Starting at the first line of the entries below, restate each line exactly until you reach the line with "nose: (188, 198)", and print that one too. Leave the pictures out and stop there.

§ **Records to process**

*** Begin section ***

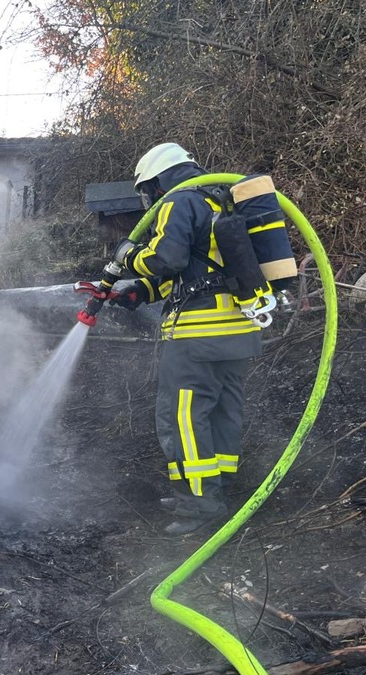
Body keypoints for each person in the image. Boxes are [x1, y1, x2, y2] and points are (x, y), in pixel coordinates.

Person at [108, 142, 261, 535]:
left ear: (158, 182)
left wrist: (127, 254)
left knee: (184, 418)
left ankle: (198, 504)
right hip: (237, 329)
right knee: (224, 410)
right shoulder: (219, 201)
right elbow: (195, 273)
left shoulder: (178, 203)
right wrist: (140, 292)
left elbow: (165, 260)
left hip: (198, 336)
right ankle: (217, 487)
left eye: (148, 190)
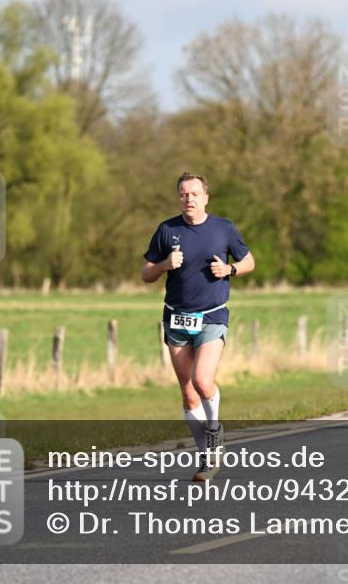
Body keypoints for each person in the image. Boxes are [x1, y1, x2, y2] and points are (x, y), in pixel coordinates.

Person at [142, 172, 255, 481]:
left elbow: (249, 262)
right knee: (189, 395)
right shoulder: (167, 230)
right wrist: (165, 265)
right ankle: (206, 456)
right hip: (176, 317)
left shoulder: (224, 228)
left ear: (206, 197)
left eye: (194, 193)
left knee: (203, 381)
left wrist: (230, 268)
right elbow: (146, 273)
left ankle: (215, 432)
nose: (188, 198)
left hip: (212, 315)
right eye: (183, 194)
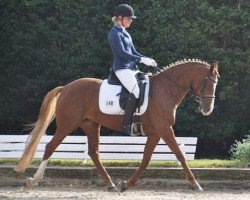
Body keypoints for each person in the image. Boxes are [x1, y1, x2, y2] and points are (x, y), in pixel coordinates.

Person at [108, 4, 157, 135]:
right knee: (135, 91)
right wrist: (140, 60)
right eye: (129, 18)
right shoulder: (114, 33)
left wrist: (146, 59)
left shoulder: (126, 33)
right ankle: (127, 124)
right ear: (119, 18)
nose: (131, 20)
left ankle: (140, 119)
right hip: (121, 68)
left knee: (147, 85)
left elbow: (133, 51)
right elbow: (122, 53)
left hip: (131, 68)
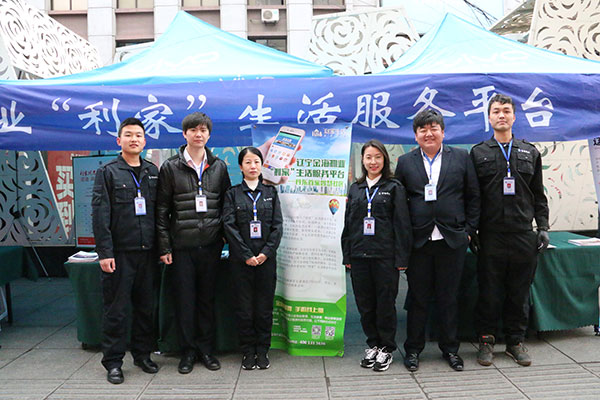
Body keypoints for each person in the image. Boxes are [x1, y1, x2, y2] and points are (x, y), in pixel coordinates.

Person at [394, 109, 480, 372]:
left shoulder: (461, 157)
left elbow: (473, 196)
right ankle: (413, 350)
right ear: (415, 135)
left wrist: (468, 231)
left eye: (433, 128)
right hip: (419, 241)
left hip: (451, 240)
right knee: (418, 298)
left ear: (443, 132)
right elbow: (399, 203)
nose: (428, 133)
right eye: (423, 129)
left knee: (448, 297)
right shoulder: (405, 162)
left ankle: (450, 349)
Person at [470, 94, 550, 367]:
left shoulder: (530, 152)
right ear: (489, 118)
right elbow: (473, 196)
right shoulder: (478, 153)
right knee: (489, 291)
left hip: (522, 234)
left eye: (506, 111)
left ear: (514, 117)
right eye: (496, 111)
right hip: (490, 235)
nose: (501, 115)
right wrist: (472, 230)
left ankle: (515, 341)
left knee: (519, 292)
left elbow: (538, 195)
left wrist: (543, 227)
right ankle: (486, 340)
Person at [156, 112, 231, 374]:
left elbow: (226, 206)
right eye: (193, 130)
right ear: (184, 134)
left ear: (209, 135)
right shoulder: (170, 167)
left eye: (203, 130)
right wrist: (164, 246)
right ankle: (187, 352)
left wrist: (225, 237)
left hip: (210, 245)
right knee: (185, 301)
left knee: (206, 301)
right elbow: (162, 210)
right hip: (182, 247)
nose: (199, 134)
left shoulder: (219, 166)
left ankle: (206, 350)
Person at [92, 117, 159, 384]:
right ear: (119, 140)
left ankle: (142, 355)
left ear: (145, 141)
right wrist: (105, 253)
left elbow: (160, 213)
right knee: (116, 311)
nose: (134, 139)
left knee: (146, 308)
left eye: (138, 135)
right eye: (129, 135)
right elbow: (100, 215)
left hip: (148, 252)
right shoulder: (108, 172)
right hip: (119, 254)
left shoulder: (153, 171)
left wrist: (162, 248)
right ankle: (113, 362)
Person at [341, 139, 412, 372]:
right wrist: (347, 255)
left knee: (385, 304)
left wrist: (401, 258)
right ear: (362, 160)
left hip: (385, 257)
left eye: (377, 157)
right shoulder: (356, 188)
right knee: (365, 304)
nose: (373, 162)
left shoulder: (394, 187)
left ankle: (386, 348)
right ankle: (372, 344)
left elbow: (402, 225)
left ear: (385, 159)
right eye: (369, 157)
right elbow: (349, 224)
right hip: (359, 255)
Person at [223, 147, 283, 370]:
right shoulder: (232, 194)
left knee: (264, 308)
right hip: (241, 262)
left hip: (266, 260)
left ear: (261, 165)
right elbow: (229, 226)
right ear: (240, 167)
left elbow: (277, 226)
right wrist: (246, 255)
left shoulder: (270, 193)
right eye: (248, 162)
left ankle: (262, 350)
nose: (253, 166)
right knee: (244, 308)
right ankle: (248, 351)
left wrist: (265, 253)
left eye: (256, 162)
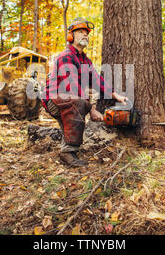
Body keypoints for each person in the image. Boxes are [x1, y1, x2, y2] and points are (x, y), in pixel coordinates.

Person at [41, 18, 128, 167]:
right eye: (80, 32)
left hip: (67, 101)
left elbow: (97, 79)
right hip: (55, 101)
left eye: (86, 33)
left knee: (76, 114)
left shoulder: (84, 60)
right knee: (80, 104)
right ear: (71, 36)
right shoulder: (66, 56)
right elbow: (72, 88)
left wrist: (116, 95)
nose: (85, 35)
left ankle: (68, 149)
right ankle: (67, 153)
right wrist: (92, 109)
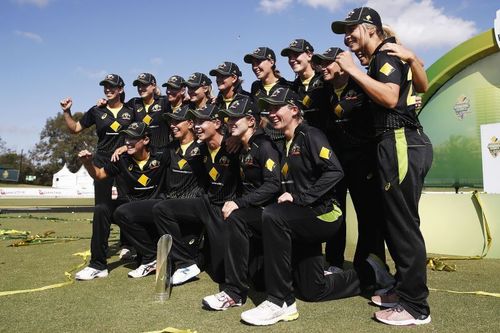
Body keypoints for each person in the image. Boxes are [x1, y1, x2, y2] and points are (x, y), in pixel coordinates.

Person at [332, 6, 433, 325]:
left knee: (403, 226)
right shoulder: (385, 55)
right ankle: (405, 290)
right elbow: (423, 86)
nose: (346, 35)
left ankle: (416, 306)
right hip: (397, 143)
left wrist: (354, 71)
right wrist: (414, 58)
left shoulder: (383, 57)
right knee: (396, 222)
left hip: (400, 141)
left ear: (370, 28)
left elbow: (390, 98)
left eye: (351, 28)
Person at [240, 88, 367, 326]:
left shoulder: (310, 134)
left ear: (295, 110)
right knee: (313, 290)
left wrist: (300, 198)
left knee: (273, 216)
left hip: (325, 214)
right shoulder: (283, 143)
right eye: (269, 108)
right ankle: (369, 275)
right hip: (300, 218)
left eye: (277, 107)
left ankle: (281, 302)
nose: (271, 113)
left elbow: (335, 171)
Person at [312, 47, 387, 287]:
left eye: (328, 63)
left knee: (368, 216)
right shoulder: (321, 92)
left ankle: (370, 267)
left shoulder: (360, 85)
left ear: (343, 65)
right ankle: (334, 261)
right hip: (334, 164)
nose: (323, 68)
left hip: (363, 162)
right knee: (337, 214)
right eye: (320, 64)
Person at [202, 96, 281, 310]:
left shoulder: (264, 146)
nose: (230, 123)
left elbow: (273, 185)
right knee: (260, 282)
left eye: (236, 118)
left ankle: (234, 293)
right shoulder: (243, 146)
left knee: (235, 218)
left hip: (270, 212)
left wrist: (239, 203)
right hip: (254, 212)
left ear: (251, 120)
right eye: (228, 119)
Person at [113, 106, 207, 278]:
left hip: (192, 206)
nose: (173, 125)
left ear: (191, 123)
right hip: (167, 204)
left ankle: (185, 263)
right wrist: (127, 148)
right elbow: (146, 154)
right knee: (123, 212)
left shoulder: (204, 148)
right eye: (171, 121)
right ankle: (152, 258)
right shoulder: (168, 149)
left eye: (178, 121)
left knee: (198, 256)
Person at [153, 104, 240, 285]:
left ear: (217, 123)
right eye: (196, 121)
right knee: (161, 209)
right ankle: (185, 263)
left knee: (220, 275)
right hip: (206, 204)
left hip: (228, 209)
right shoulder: (200, 150)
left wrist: (236, 138)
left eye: (202, 121)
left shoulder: (233, 147)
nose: (197, 126)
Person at [75, 122, 167, 280]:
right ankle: (98, 265)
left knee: (123, 212)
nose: (127, 141)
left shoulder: (162, 155)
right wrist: (88, 163)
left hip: (155, 208)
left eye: (133, 138)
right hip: (131, 207)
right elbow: (99, 175)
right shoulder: (121, 159)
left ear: (145, 140)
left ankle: (150, 257)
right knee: (101, 209)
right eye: (126, 137)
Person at [60, 74, 134, 205]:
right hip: (102, 161)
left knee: (128, 204)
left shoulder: (131, 110)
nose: (107, 89)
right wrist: (67, 111)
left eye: (111, 86)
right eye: (105, 86)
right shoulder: (96, 111)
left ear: (120, 89)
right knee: (101, 206)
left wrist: (127, 148)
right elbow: (75, 129)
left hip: (125, 159)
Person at [243, 46, 293, 143]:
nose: (254, 67)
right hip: (261, 142)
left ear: (271, 62)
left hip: (282, 142)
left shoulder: (287, 87)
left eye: (258, 62)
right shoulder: (255, 87)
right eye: (253, 64)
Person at [280, 39, 324, 129]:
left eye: (296, 55)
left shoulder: (325, 80)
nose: (292, 60)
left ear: (309, 55)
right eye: (289, 57)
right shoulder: (292, 88)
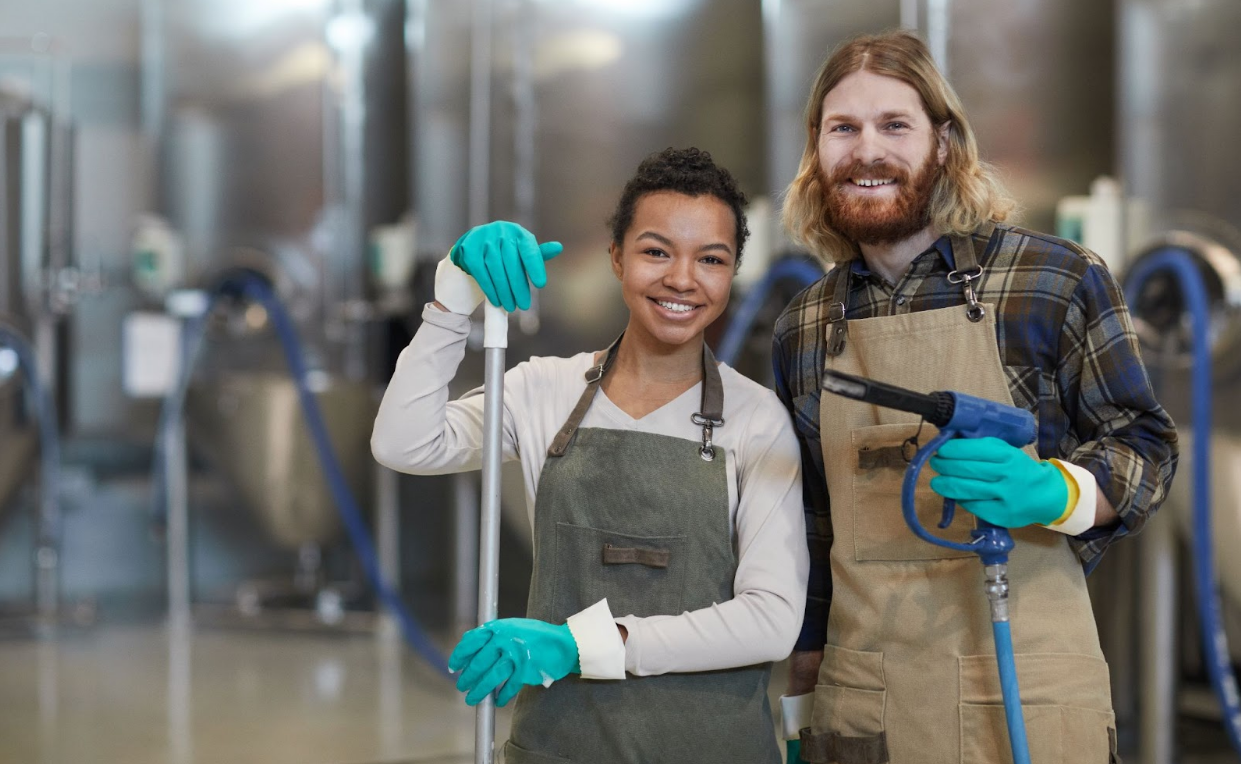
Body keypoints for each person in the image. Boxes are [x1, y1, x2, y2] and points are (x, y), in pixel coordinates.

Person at [771, 31, 1178, 764]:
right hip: (867, 704)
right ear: (816, 150)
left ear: (944, 142)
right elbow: (811, 529)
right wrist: (800, 698)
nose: (867, 151)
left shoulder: (1053, 281)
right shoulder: (805, 324)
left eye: (894, 125)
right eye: (843, 129)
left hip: (1023, 689)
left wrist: (1057, 492)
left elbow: (1144, 446)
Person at [371, 147, 808, 763]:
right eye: (656, 251)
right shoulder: (542, 390)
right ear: (616, 257)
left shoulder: (757, 419)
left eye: (711, 259)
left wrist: (577, 646)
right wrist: (452, 298)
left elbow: (770, 620)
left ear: (731, 273)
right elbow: (402, 442)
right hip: (558, 746)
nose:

*** End section ***

§ **Response**
Body keypoints for each person in the image. Boxes are [x1, y1, x2, y2] and points are (x, y), in pixel coordinates.

Person at [108, 142, 261, 535]:
left ear: (158, 182)
left wrist: (127, 254)
left knee: (184, 418)
left ankle: (198, 504)
right hip: (237, 329)
right knee: (224, 410)
right shoulder: (219, 201)
right elbow: (195, 273)
left shoulder: (178, 203)
right wrist: (140, 292)
left elbow: (165, 260)
left hip: (198, 336)
right ankle: (217, 487)
left eye: (148, 190)
Body keypoints for each person in the image. Boxes are [x1, y1, x2, y2] and points are (x, y), in pixel coordinates.

Person at [142, 172, 255, 481]:
left elbow: (249, 262)
right knee: (189, 395)
right shoulder: (167, 230)
right wrist: (165, 265)
right ankle: (206, 456)
right hip: (176, 317)
left shoulder: (224, 228)
left ear: (206, 197)
left eye: (194, 193)
left knee: (203, 381)
left wrist: (230, 268)
right elbow: (146, 273)
left ankle: (215, 432)
nose: (188, 198)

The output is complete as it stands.